The idea
A data engineer's portfolio should be queryable, not just readable. This project publishes the site's own metadata — articles, projects and activity aggregates — as a small, documented public dataset and lets anyone run SQL over it directly in the browser. No backend, no API keys: the engine is DuckDB-WASM, compiled to WebAssembly and running entirely client-side.
How it works
A build step exports the content registry to versioned JSON/CSV/Parquet tables
plus a catalog.json describing every table and column.
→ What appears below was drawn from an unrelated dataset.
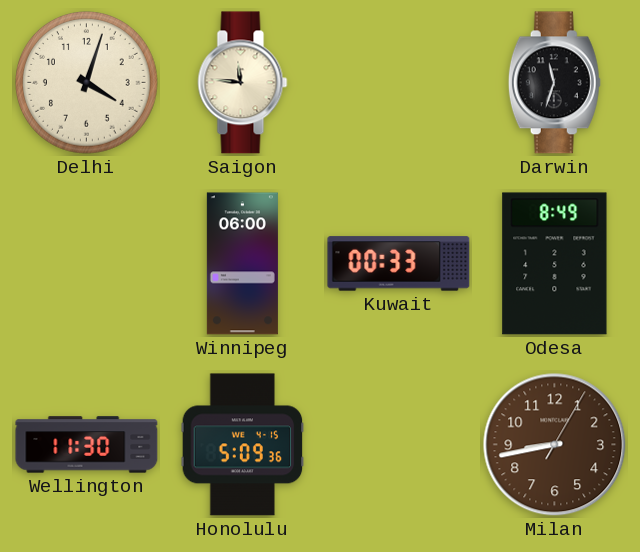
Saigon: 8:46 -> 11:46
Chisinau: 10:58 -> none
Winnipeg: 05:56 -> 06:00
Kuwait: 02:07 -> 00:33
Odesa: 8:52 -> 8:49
On the page, DuckDB-WASM
boots in a Web Worker, registers the published files and runs queries against them
locally:
SELECT tag, COUNT(*) AS mentions
FROM (
SELECT UNNEST(STRING_SPLIT(tags, '|')) AS tag FROM articles
UNION ALL
SELECT UNNEST(STRING_SPLIT(tags, '|')) AS tag FROM projects
)
GROUP BY tag
ORDER BY mentions DESC;Results render as a table and a quick bar chart, EXPLAIN shows the query plan,
and the current query is encoded into the URL hash so any query is shareable.
Trade-offs
- WASM vs. a hosted query API. WASM keeps the whole thing static, free to host and private (queries never leave the browser) at the cost of a one-time engine download.
- Curated dataset vs. raw events. Only public, aggregated metadata is exposed — no private events or raw API payloads — so the dataset stays small, documented and reproducible.